Let’s be honest - it can be hard to have people engage with learning content. Whether you’re sharing knowledge with a small group of employees, students or even across a whole business, the attitude towards learning seems to fall into one of two categories: 

  1. Do we have to?
  2. Fine, let’s check the ‘OK, I got it’ box and get on with our days. 

But what if your learning could be more than that? What if you could create online learning that wasn’t only enjoyable and engaging for your learners, but was also something that stayed in their mind for a really long time. 

At Savv-e we are passionate about creating learning that is both engaging and long-lasting. That’s why we consider the AGES model when creating custom digital learning courses.

AGES stands for Attention, Generation, Emotion and Spacing. Here’s what it’s all about:


Attention is necessary to allow neurons to activate and new neural connections to be formed to create deeper learning. Our brains are not created to remain attentive for extended periods of time, and as a result of this need regular periods of rest to refresh and refocus. During this period of time the brain is also working on recently formed neural connections to strengthen them.

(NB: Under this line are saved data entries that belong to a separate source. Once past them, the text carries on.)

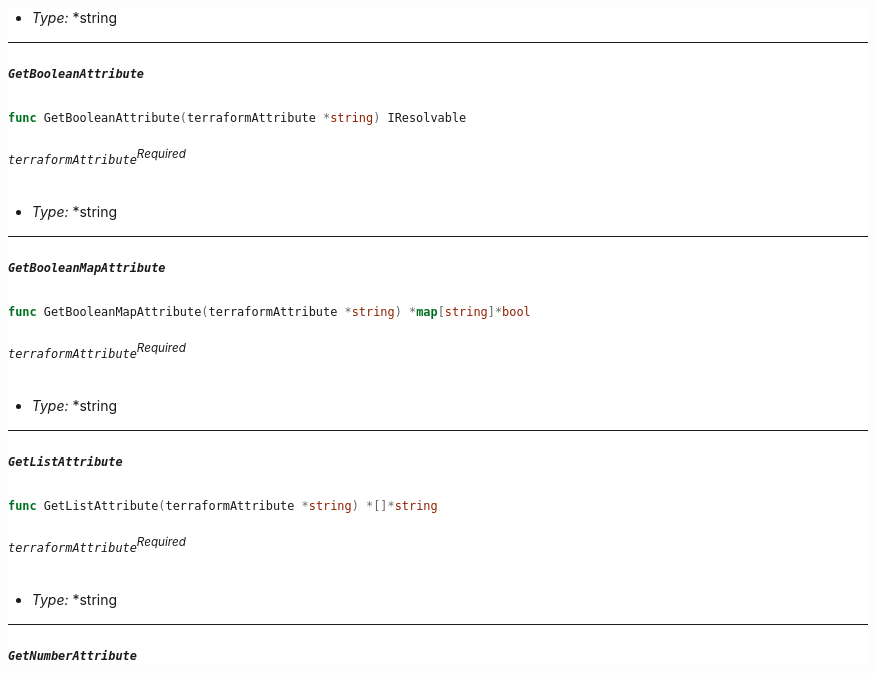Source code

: - *Type:* *string

---

##### `GetBooleanAttribute` <a name="GetBooleanAttribute" id="@cdktf/provider-snowflake.networkRule.NetworkRule.getBooleanAttribute"></a>

```go
func GetBooleanAttribute(terraformAttribute *string) IResolvable
```

###### `terraformAttribute`<sup>Required</sup> <a name="terraformAttribute" id="@cdktf/provider-snowflake.networkRule.NetworkRule.getBooleanAttribute.parameter.terraformAttribute"></a>

- *Type:* *string

---

##### `GetBooleanMapAttribute` <a name="GetBooleanMapAttribute" id="@cdktf/provider-snowflake.networkRule.NetworkRule.getBooleanMapAttribute"></a>

```go
func GetBooleanMapAttribute(terraformAttribute *string) *map[string]*bool
```

###### `terraformAttribute`<sup>Required</sup> <a name="terraformAttribute" id="@cdktf/provider-snowflake.networkRule.NetworkRule.getBooleanMapAttribute.parameter.terraformAttribute"></a>

- *Type:* *string

---

##### `GetListAttribute` <a name="GetListAttribute" id="@cdktf/provider-snowflake.networkRule.NetworkRule.getListAttribute"></a>

```go
func GetListAttribute(terraformAttribute *string) *[]*string
```

###### `terraformAttribute`<sup>Required</sup> <a name="terraformAttribute" id="@cdktf/provider-snowflake.networkRule.NetworkRule.getListAttribute.parameter.terraformAttribute"></a>

- *Type:* *string

---

##### `GetNumberAttribute` <a name="GetNumberAttribute" id="@cdktf/provider-snowflake.networkRule.NetworkRule.getNumberAttribute"></a>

When we have our brain pay attention to subject matter, this is when memories are formed. The absence of memory means there is no learning. There have been studies of patients with damage to their hippocampus (the section of the brain which forms memories) which show their ability to store memories is impaired. 

In short, attention matters because it’s how our brain knows what we’re trying to learn in the first place.


The second component involves how we engage with the material. Research shows we can’t just absorb information passively; we must take an active, creative role.

This stems from how the brain stores memory, as the hippocampus acts more like a web than a hard drive. The thicker and denser the web of memories, the stronger each individual memory becomes.

As learners, we help strengthen that web when we actively create — or generate — those connections. One way to do that is by relating the new material to our existing web of knowledge.


Emotions play a two-part role when it comes to absorbing information. Firstly, they increase our attention to the topic at hand, which allows us to focus. And secondly, emotions activate a brain region called the amygdala, which seems to alert the hippocampus that the material is important and worth encoding as memory.

Ways to create insight for your learner include reflection activities, starting with a challenge and asking learners to consider how they would respond. The amygdala reacts quickly to stimulus and can trigger quick reactions before we are conscious of this process. It sends a signal to the hippocampus that this is something they need to remember. 


We don’t store memories, we grow them and that takes time. 

Rest and reactivation is absolutely fundamental to creating lasting memories. When a learner returns from a brief moment of rest, there is a different context which also helps embed a deeper memory. This also allows learners to take advantage of sleep, which reactivates neural circuits and allows us to forget irrelevant information.

Taking shorts and regular breaks can lead to more insights and therefore more information retained by the learner. Most insights occur in the shower (who would’ve thought!) so take the time to recharge, and sit back for long and lasting memories to form.

Ultimately, the AGES Model describes a style of learning that helps people focus on the content, engage directly with it, experience positive emotions around it, and take breaks between lessons. When organizations take such an approach, research suggests they’ll maximize their teams’ learning and accelerate breakthroughs like never before.

Learn more about the AGES model by looking at this webinar with Lisa Vincent and Bronwyn Leong.

The AGES model was introduced by Lila Davachi, Tobias Kiefer, David Rock and Lisa Rock in 2010 and refined by researchers at Columbia, New York University and the NeuroLeadership Institute.